Os pequenos produtores foram o tema do Fórum da Revolução Verde Africana (African Green Revolution Forum). Eles são capazes de acessar o mercado de commodity facilmente?

No nosso mercado, 12% dos membros são cooperativas de fazendeiros que estão representando 2,4 milhões de pequenos produtores na Etiópia. Esse é um número gigantesco em somente quatro anos e em relação à quantidade de investimento. Milhões estão sendo gastos em conectar os fazendeiros ao mercado, e aqui com menos de 10 milhões em moeda local contatamos 2,4 milhões de fazendeiros em quatro anos. E mais importante, apesar de não comercializarmos diretamente através do mercado, todos os fazendeiros no país estão usando agora o preço da ECX como o preço de referência por causa da transparência em torno do preço.
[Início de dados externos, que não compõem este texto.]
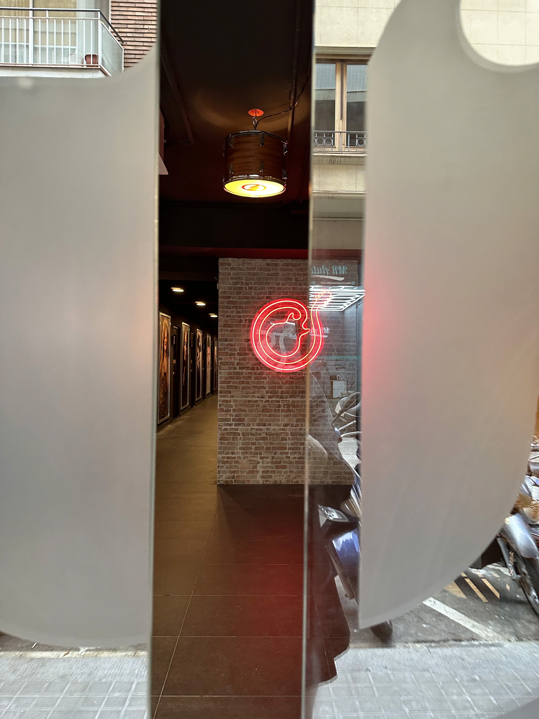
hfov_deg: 56.8
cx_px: 270
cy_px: 360
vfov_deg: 71.6
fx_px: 498
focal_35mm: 24
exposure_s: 1/58
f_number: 1.78
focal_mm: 6.86
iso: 400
Há 15 milhões de fazendeiros de café na Etiópia, por exemplo, e eles estão referenciando suas vendas de mercado local pelo preço da ECX. Basicamente isso significa que a margem entre o preço local e o preço da ECX tem diminuído quase pela metade. Então se um comerciante sabe qual é o preço do mercado central, mas o fazendeiro não sabe, o comerciante irá tentar diminuí-lo. Mesmo se os preços estiverem aumentando, o comerciante está comprando no menor preço possível para ter uma grande margem – essa margem tem diminuído pela metade do que era antes por causa da transparência do sistema e porque todos estão usando o mesmo sistema. Estamos recebendo 1,2 milhões de ligações por mês sobre informações de preços de mercado fora do servidor de dados da empresa, em que 70% das ligações advêm de áreas rurais. Quando o presidente da Tanzânia, Jakaya Kikwete, veio para a ECX em maio, ele perguntou a uma trader que estava na sua reunião, como ela negociava com os fazendeiros, como ela definia os preços com os fazendeiros. Ela olhou pra ele e disse, “Sr. presidente, mesmo se eu quisesse enganar os fazendeiros eu não conseguiria, porque eles sabem os preços antes de mim”.